Tokyo — Japan will begin releasing more than a million cubic metres of treated radioactive water from the wrecked Fukushima Dai-Ichi nuclear power plant into the Pacific Ocean in about two years, the government says.

The controlled releases are expected to last decades. The plan was swiftly condemned by China’s foreign ministry and South Korea said that it posed a risk to the marine environment and the safety of neighbouring countries. The US said the approach appeared to be in line with global standards.

“Disposing of the treated water is an unavoidable issue for decommissioning the Fukushima nuclear power plant,” Japan’s Prime Minister Yoshihide Suga said.

The decision ends years of debate over how to dispose of the water that is enough to fill more than 500 Olympic-sized swimming pools, which has been leaking into the power stations that suffered core meltdowns after an earthquake and tsunami in 2011. Discharges are common practice in the industry and Japan has said the releases will meet global guidelines.

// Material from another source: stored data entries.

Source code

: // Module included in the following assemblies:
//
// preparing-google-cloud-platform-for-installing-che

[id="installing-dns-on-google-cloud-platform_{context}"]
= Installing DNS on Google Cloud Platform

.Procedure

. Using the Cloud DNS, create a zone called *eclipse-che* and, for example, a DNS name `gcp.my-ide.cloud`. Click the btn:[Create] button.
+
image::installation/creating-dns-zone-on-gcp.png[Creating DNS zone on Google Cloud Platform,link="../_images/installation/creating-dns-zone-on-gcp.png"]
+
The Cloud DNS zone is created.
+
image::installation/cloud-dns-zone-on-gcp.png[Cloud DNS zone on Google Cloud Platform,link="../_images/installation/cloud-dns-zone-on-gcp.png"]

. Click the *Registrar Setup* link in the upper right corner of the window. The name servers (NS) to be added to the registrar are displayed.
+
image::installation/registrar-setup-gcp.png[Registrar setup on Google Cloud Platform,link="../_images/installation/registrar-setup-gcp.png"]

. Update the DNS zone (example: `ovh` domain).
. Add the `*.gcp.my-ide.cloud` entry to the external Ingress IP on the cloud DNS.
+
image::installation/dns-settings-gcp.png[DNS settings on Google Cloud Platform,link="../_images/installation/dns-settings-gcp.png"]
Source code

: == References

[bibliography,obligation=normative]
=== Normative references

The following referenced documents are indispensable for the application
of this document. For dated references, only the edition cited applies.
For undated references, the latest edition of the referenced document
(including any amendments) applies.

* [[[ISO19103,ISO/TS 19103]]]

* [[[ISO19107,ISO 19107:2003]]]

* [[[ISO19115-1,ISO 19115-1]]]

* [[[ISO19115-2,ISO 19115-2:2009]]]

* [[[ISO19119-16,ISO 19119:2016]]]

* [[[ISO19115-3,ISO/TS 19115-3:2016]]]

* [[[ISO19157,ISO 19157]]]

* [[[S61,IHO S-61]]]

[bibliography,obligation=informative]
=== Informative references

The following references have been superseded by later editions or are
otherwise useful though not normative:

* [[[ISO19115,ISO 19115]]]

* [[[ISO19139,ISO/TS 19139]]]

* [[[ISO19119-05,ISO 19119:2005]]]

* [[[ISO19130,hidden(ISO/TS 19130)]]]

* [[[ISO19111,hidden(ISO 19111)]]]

While Tokyo Electric Power cycles in water to keep fuel and debris cool at the Fukushima site, about 100m³ of groundwater flows in daily and becomes contaminated. The tainted water is pumped out and cleaned in a process that removes most of the radioactive elements except for tritium. Then it is stored in one of about 1,000 tanks at the site that are forecast to be full by mid-2022.

Greenpeace criticised the plan and said there are other options Japan should consider.

“Rather than using the best available technology to minimise radiation hazards by storing and processing the water over the long term, they have opted for the cheapest option, dumping the water into the Pacific Ocean,” the group said.

A panel within Japan’s ministry of economy, trade and industry recommended last year that the water be released into the ocean or evaporated. The proposal stipulated that any water that is released into the environment be repurified and diluted to meet standards and that the discharges take place over decades, according to a December 2019 report from METI.

The International Atomic Energy Agency said in a report in April 2020 that those recommendations were “based on a sufficiently comprehensive analysis and on a sound scientific and technical basis”.

Despite criticism from neighbours including China, which said that Japan should not release the treated water into the ocean without full consultation and agreement with all stakeholder countries, the US said Japan has been transparent about its decisions.

Japan “appears to have adopted an approach in accordance with globally accepted nuclear safety standards” with regard to its decision on disposing radioactive water from Fukushima into the sea, US state department spokesperson Ned Price said.